Так — клянусь Богом — умирающий просит воды.
Ваш халат будет шиться в подвале — аристократическими руками — вата с моей шубы — подкладка с моего платья — сам он, халат — из Туркестана, украден в прошлом году моими руками в одном доме, где со мной плохо обращались.
— Родословная! —
<О С. М. Волконском>
<1921 год>
Вы сделали доброе дело: показали мне человека на высокий лад…
Немудрено в Дневнике Гонкуров дать живых Гонкуров, в Исповеди Руссо — живого Руссо, но ведь Вы даете себя — вопреки… О искус всего обратного мне! Искус преграды (барьера). Раскрываю книгу: Театр (чужд). Танец (обхожусь без — и как!), Балет (условно — люблю, и как раз Вы — не любите)… Но книгу, которую я от Вас хочу, — Вы ее не напишете. Ее мог бы написать только кто-нибудь из Ваших учеников, при котором Вы бы думали вслух. Гёте бы сам не написал Эккермана…
Ведь это тот самый Волконский, внук того Волконского, и сразу 1821–1921 гг. — и холод вдоль всего хребта: судьба деда — судьба внука:
Рок, тяготеющий над Родом…
Когда князь занимается винными подвалами и лошадьми — прекрасно, ибо освящено традицией, если бы князь просто стал за прилавок — прекрасно меньше, но зато более радостно… но — художественное творчество, то есть второе (нет, первое!) величие, второе княжество…
Его жизнь, как я ее вижу, — да, впрочем, его же слово о себе: «История моей жизни?

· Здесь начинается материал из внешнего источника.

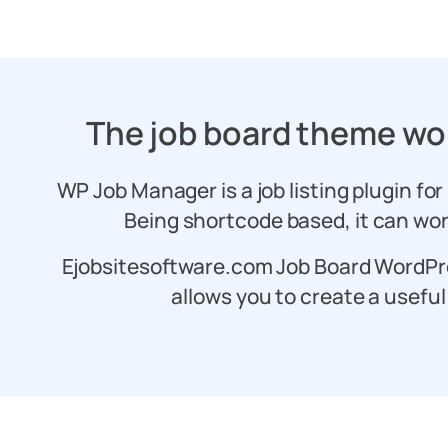
The job board theme wo
WP Job Manager is a job listing plugin for
Being shortcode based, it can wor
Ejobsitesoftware.com Job Board WordPr
allows you to create a useful 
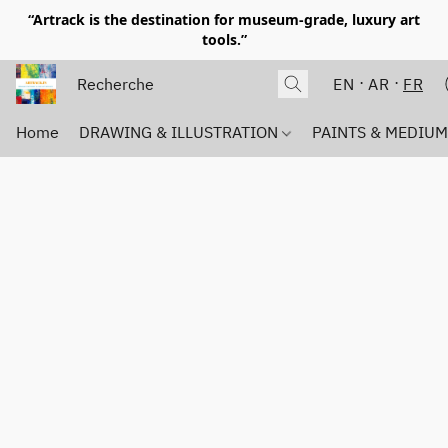
“Artrack is the destination for museum-grade, luxury art
tools.”
EN
AR
FR
Home
DRAWING & ILLUSTRATION
PAINTS & MEDIU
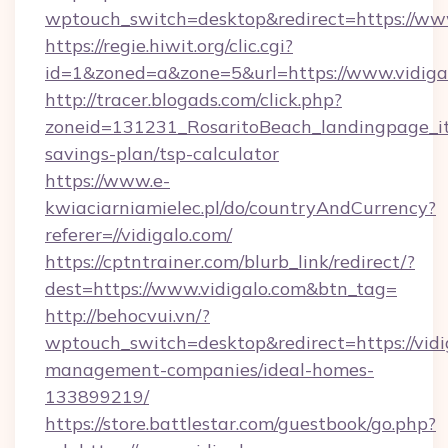
wptouch_switch=desktop&redirect=https://www
https://regie.hiwit.org/clic.cgi?
id=1&zoned=a&zone=5&url=https://www.vidiga
http://tracer.blogads.com/click.php?
zoneid=131231_RosaritoBeach_landingpage_itu
savings-plan/tsp-calculator
https://www.e-
kwiaciarniamielec.pl/do/countryAndCurrency?
referer=//vidigalo.com/
https://cptntrainer.com/blurb_link/redirect/?
dest=https://www.vidigalo.com&btn_tag=
http://behocvui.vn/?
wptouch_switch=desktop&redirect=https://vidi
management-companies/ideal-homes-
133899219/
https://store.battlestar.com/guestbook/go.php?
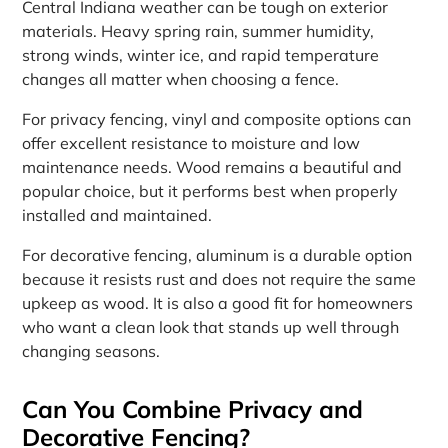
Central Indiana weather can be tough on exterior
materials. Heavy spring rain, summer humidity,
strong winds, winter ice, and rapid temperature
changes all matter when choosing a fence.
For privacy fencing, vinyl and composite options can
offer excellent resistance to moisture and low
maintenance needs. Wood remains a beautiful and
popular choice, but it performs best when properly
installed and maintained.
For decorative fencing, aluminum is a durable option
because it resists rust and does not require the same
upkeep as wood. It is also a good fit for homeowners
who want a clean look that stands up well through
changing seasons.
Can You Combine Privacy and
Decorative Fencing?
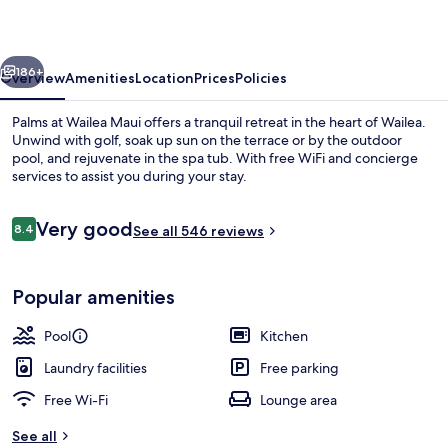
Maui
vious
Next
186+
Overview
Amenities
Location
Prices
Policies
Palms at Wailea Maui offers a tranquil retreat in the heart of Wailea.
Unwind with golf, soak up sun on the terrace or by the outdoor
pool, and rejuvenate in the spa tub. With free WiFi and concierge
services to assist you during your stay.
Reviews
Very good
8.4
See all 546 reviews
8.4 out of 10
Outdoor pool
Popular amenities
Pool
Kitchen
Laundry facilities
Free parking
Free Wi-Fi
Lounge area
See all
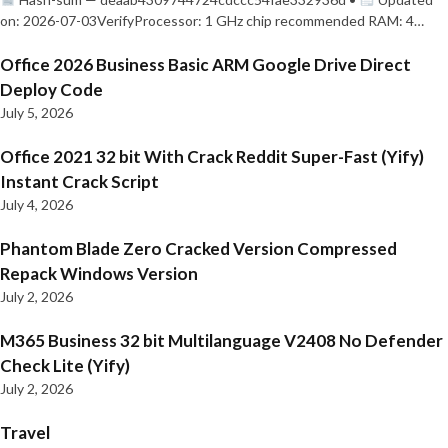
on: 2026-07-03VerifyProcessor: 1 GHz chip recommended RAM: 4…
Office 2026 Business Basic ARM Google Drive Direct
Deploy Code
July 5, 2026
Office 2021 32 bit With Crack Reddit Super-Fast (Yify)
Instant Crack Script
July 4, 2026
Phantom Blade Zero Cracked Version Compressed
Repack Windows Version
July 2, 2026
M365 Business 32 bit Multilanguage V2408 No Defender
Check Lite (Yify)
July 2, 2026
Travel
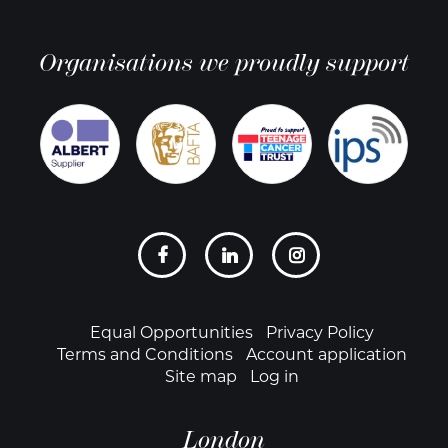
Organisations we proudly support
Social
links
Footer
Equal Opportunities
Privacy Policy
Terms and Conditions
Account application
Site map
Log in
London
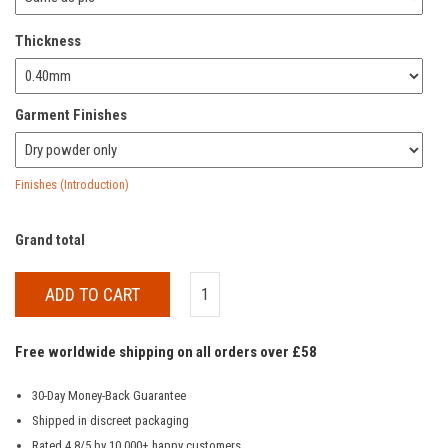
Thickness
Garment Finishes
Finishes (Introduction)
Grand total
ADD TO CART
Free worldwide shipping on all orders over £58
30-Day Money-Back Guarantee
Shipped in discreet packaging
Rated 4.8/5 by 10,000+ happy customers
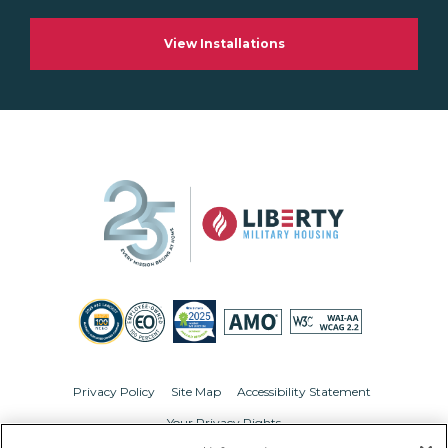
View Installations
Privacy Policy
Site Map
Accessibility Statement
Your Privacy Rights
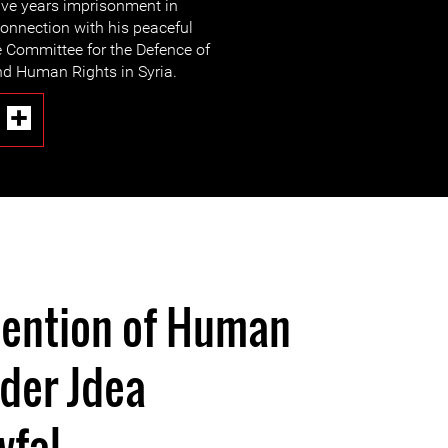
ive years imprisonment in
onnection with his peaceful
e Committee for the Defence of
d Human Rights in Syria.
tention of Human
der Jdea
wfal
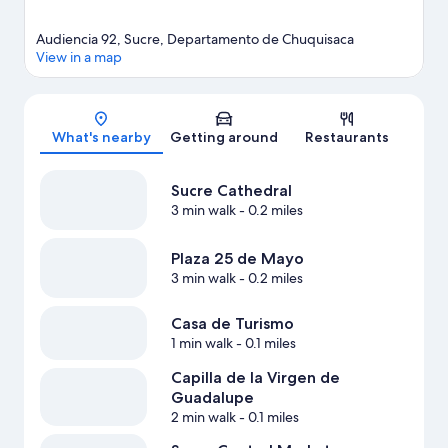
Audiencia 92, Sucre, Departamento de Chuquisaca
View in a map
Map
What's nearby
Getting around
Restaurants
Sucre Cathedral
3 min walk
- 0.2 miles
Plaza 25 de Mayo
3 min walk
- 0.2 miles
Casa de Turismo
1 min walk
- 0.1 miles
Capilla de la Virgen de
Guadalupe
2 min walk
- 0.1 miles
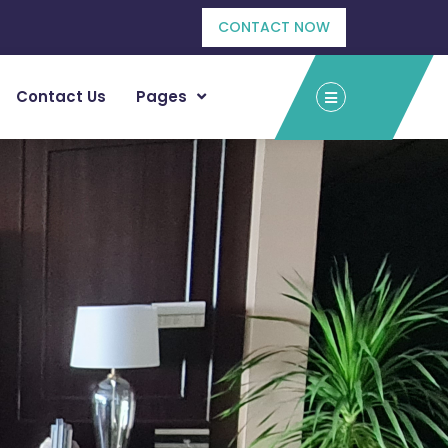
CONTACT NOW
Contact Us
Pages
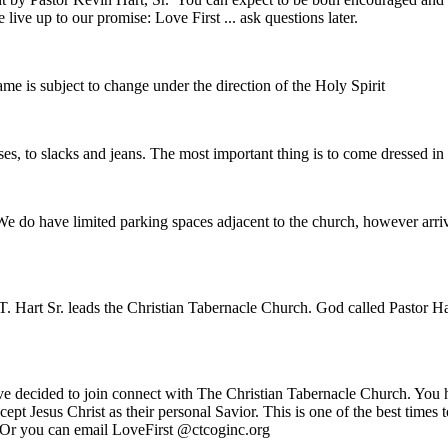
ive up to our promise: Love First ... ask questions later.
e is subject to change under the direction of the Holy Spirit
es, to slacks and jeans. The most important thing is to come dressed i
We do have limited parking spaces adjacent to the church, however arriv
. Hart Sr. leads the Christian Tabernacle Church. God called Pastor Har
ve decided to join connect with The Christian Tabernacle Church. You h
ept Jesus Christ as their personal Savior. This is one of the best times
. Or you can email LoveFirst @ctcoginc.org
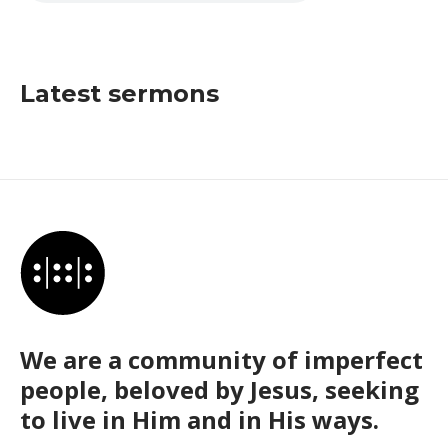
Latest sermons
We are a community of imperfect
people, beloved by Jesus, seeking
to live in Him and in His ways.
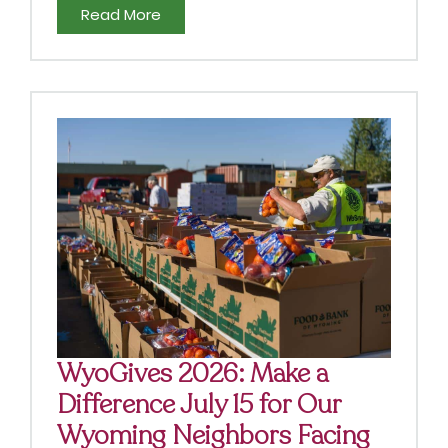
Read More
WyoGives 2026: Make a
Difference July 15 for Our
Wyoming Neighbors Facing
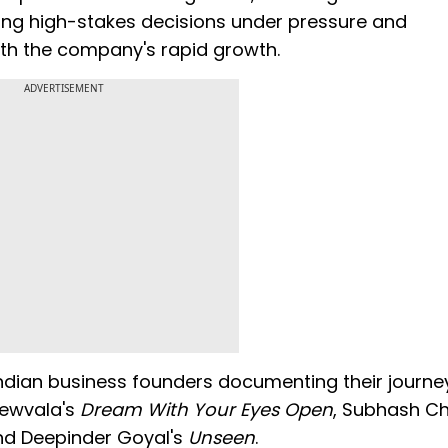
ing high-stakes decisions under pressure and
ith the company's rapid growth.
ADVERTISEMENT
 Indian business founders documenting their journe
crewvala's
Dream With Your Eyes Open
, Subhash C
nd Deepinder Goyal's
Unseen
.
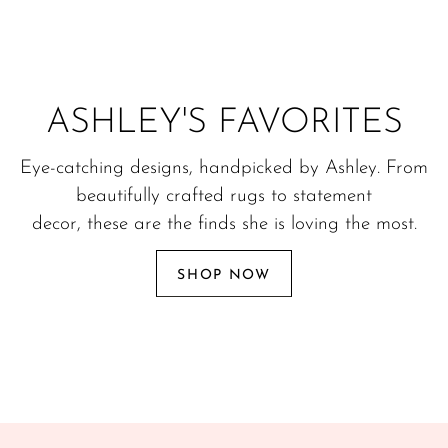
ASHLEY'S FAVORITES
Eye-catching designs, handpicked by Ashley. From
beautifully crafted rugs to statement
decor, these are the finds she is loving the most.
SHOP NOW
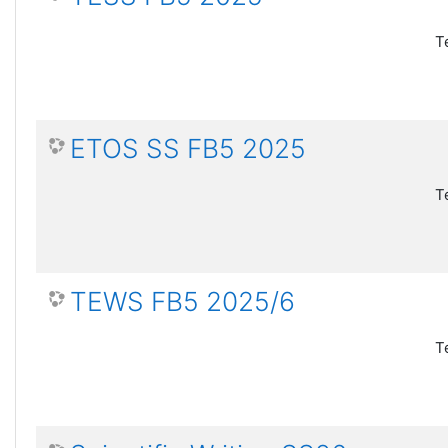
T
ETOS SS FB5 2025
T
TEWS FB5 2025/6
T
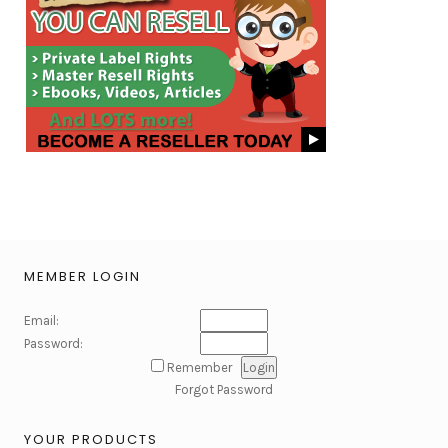
MEMBER LOGIN
Email:
Password:
Remember
Forgot Password
YOUR PRODUCTS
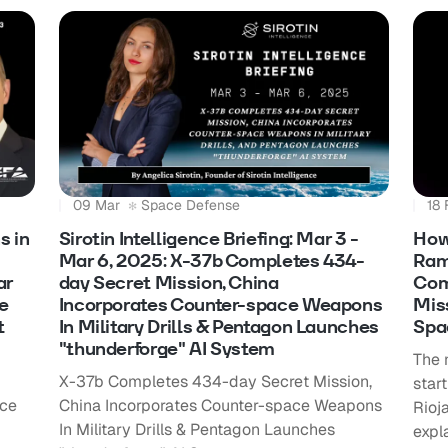
09 Mar
Space Defense
18 
s in
Sirotin Intelligence Briefing: Mar 3 -
How
Mar 6, 2025: X-37b Completes 434-
Ram
ar
day Secret Mission, China
Com
e
Incorporates Counter-space Weapons
Mis
t
In Military Drills & Pentagon Launches
Spa
"thunderforge" AI System
The 
X-37b Completes 434-day Secret Mission,
star
ace
China Incorporates Counter-space Weapons
Rioj
In Military Drills & Pentagon Launches
expl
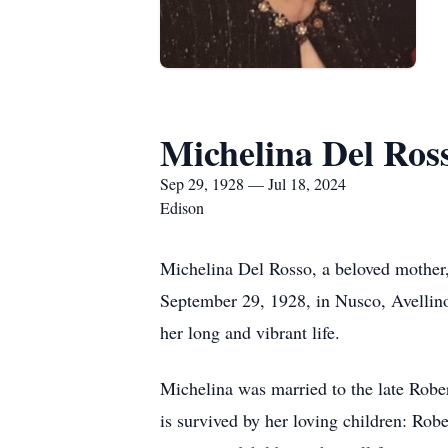
Michelina Del Ros
Sep 29, 1928 — Jul 18, 2024
Edison
Michelina Del Rosso, a beloved mother,
September 29, 1928, in Nusco, Avellino
her long and vibrant life.
Michelina was married to the late Robe
is survived by her loving children: Rob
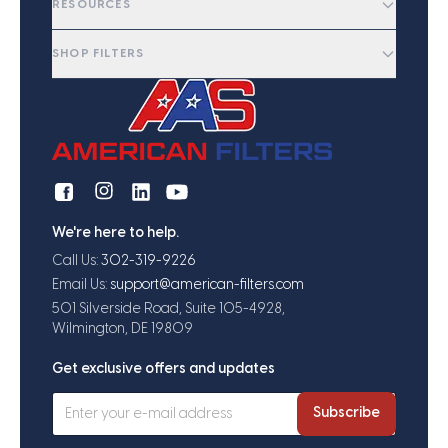
RESOURCES
SHOP FILTERS
We're here to help.
Call Us:
302-319-9226
Email Us:
support@american-filters.com
501 Silverside Road, Suite 105-4928,
Wilmington, DE 19809
Get exclusive offers and updates
Subscribe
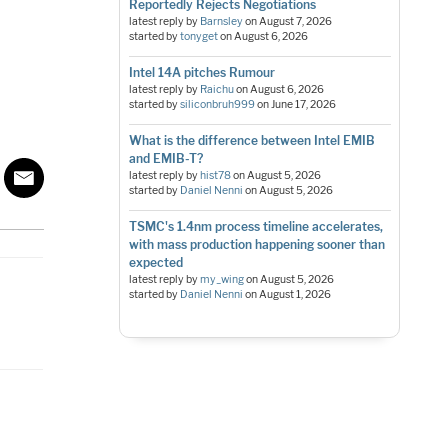
Reportedly Rejects Negotiations
latest reply by
Barnsley
on
August 7, 2026
started by
tonyget
on
August 6, 2026
Intel 14A pitches Rumour
latest reply by
Raichu
on
August 6, 2026
started by
siliconbruh999
on
June 17, 2026
What is the difference between Intel EMIB
and EMIB-T?
latest reply by
hist78
on
August 5, 2026
started by
Daniel Nenni
on
August 5, 2026
TSMC's 1.4nm process timeline accelerates,
with mass production happening sooner than
expected
latest reply by
my_wing
on
August 5, 2026
started by
Daniel Nenni
on
August 1, 2026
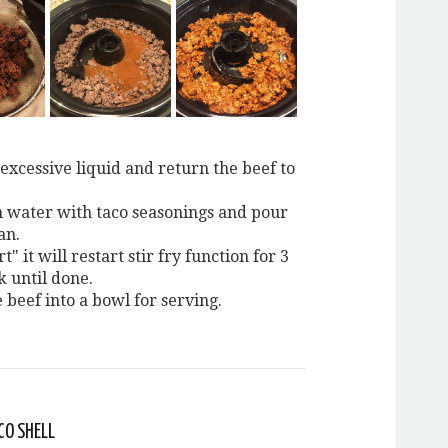
excessive liquid and return the beef to
water with taco seasonings and pour
an.
t" it will restart stir fry function for 3
k until done.
 beef into a bowl for serving.
CO SHELL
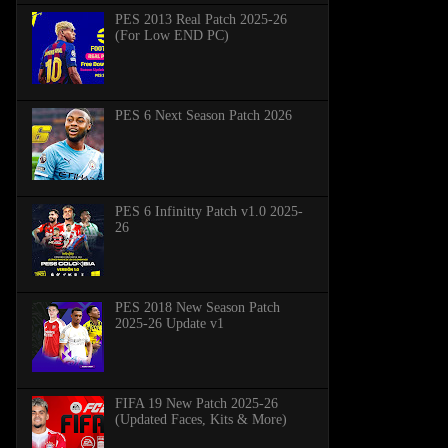
PES 2013 Real Patch 2025-26
(For Low END PC)
PES 6 Next Season Patch 2026
PES 6 Infinitty Patch v1.0 2025-
26
PES 2018 New Season Patch
2025-26 Update v1
FIFA 19 New Patch 2025-26
(Updated Faces, Kits & More)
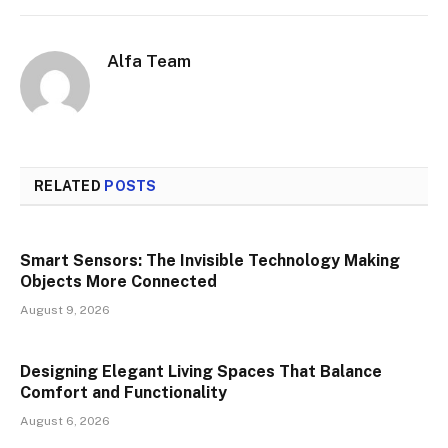
Alfa Team
RELATED
POSTS
Smart Sensors: The Invisible Technology Making
Objects More Connected
August 9, 2026
Designing Elegant Living Spaces That Balance
Comfort and Functionality
August 6, 2026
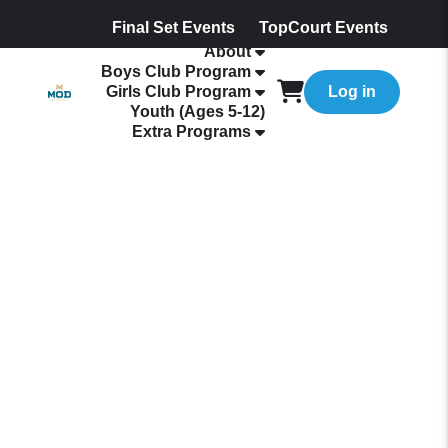
Final Set Events
TopCourt Events
About
Boys Club Program
Girls Club Program
Log in
Youth (Ages 5-12)
Extra Programs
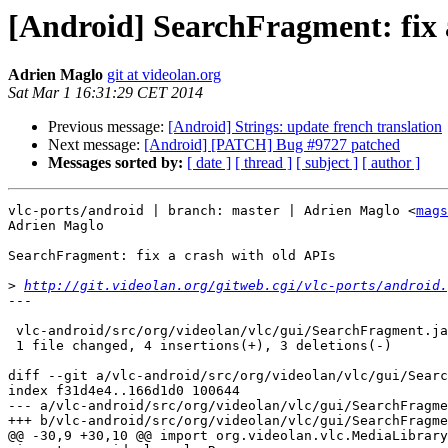
[Android] SearchFragment: fix 
Adrien Maglo
git at videolan.org
Sat Mar 1 16:31:29 CET 2014
Previous message:
[Android] Strings: update french translation
Next message:
[Android] [PATCH] Bug #9727 patched
Messages sorted by:
[ date ]
[ thread ]
[ subject ]
[ author ]
vlc-ports/android | branch: master | Adrien Maglo <
mags
Adrien Maglo

SearchFragment: fix a crash with old APIs

>
http://git.videolan.org/gitweb.cgi/vlc-ports/android.
---

 vlc-android/src/org/videolan/vlc/gui/SearchFragment.java |    7 ++++---

 1 file changed, 4 insertions(+), 3 deletions(-)

diff --git a/vlc-android/src/org/videolan/vlc/gui/Searc
index f31d4e4..166d1d0 100644

--- a/vlc-android/src/org/videolan/vlc/gui/SearchFragme
+++ b/vlc-android/src/org/videolan/vlc/gui/SearchFragme
@@ -30,9 +30,10 @@ import org.videolan.vlc.MediaLibrary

Да мне искренно кажется, что у меня ее совсем не было, что она только начинается — начнется, — Вы любите свое детство? — Не очень. Я вообще каждый свой день люблю больше предыдущего… Не знаю, когда это кончится… Этим, должно быть, объясняется моя молодость».
Учитель чего? — Жизни. Прекрасный бы учитель, если бы ему нужны были ученики. Вернее: читает систему Волконского («хонского», как он произносит, уясняя Волхонку) — когда мог читать — Жизнь!
«С<ергей> М<ихайлович>! Ваш отец застал Февральскую революцию?» — «Нет, только Государственную Думу. (Пауза.) Но с меня и этого было достаточно!»
30 августа 1921 г.
Смерть Блока. Еще ничего не понимаю и долго не буду понимать. Думаю: смерти никто не понимает…
Удивительно не то, что он умер, а то, что он жил. Мало земных примет, мало платья. Он как-то сразу стал ликом, заживо-посмертным (в нашей любви). Ничего не оборвалось, — отделилось. Весь он — такое явное торжество духа, такой — воочию — дух, что удивительно, как жизнь — вообще — допустила…
Смерть Блока я чувствую как вознесение.
Человеческую боль свою глотаю. Для него она кончена, не будем и мы думать о ней (отождествлять его с ней). Не хочу его в гробу, хочу его в зорях.
1921 год
Не потому сейчас нет Данте, Ариоста, Гёте, что дар словесный меньше — нет: есть мастера слова — бóльшие. Не те были мастера дела, те жили свою жизнь, а эти жизнью сделали писание стихов. Оттого тáк — над всеми — Блок. Больше, чем поэт: человек.
О Боже ты мой, как объяснить, что поэт — прежде всего — СТРОЙ ДУШИ!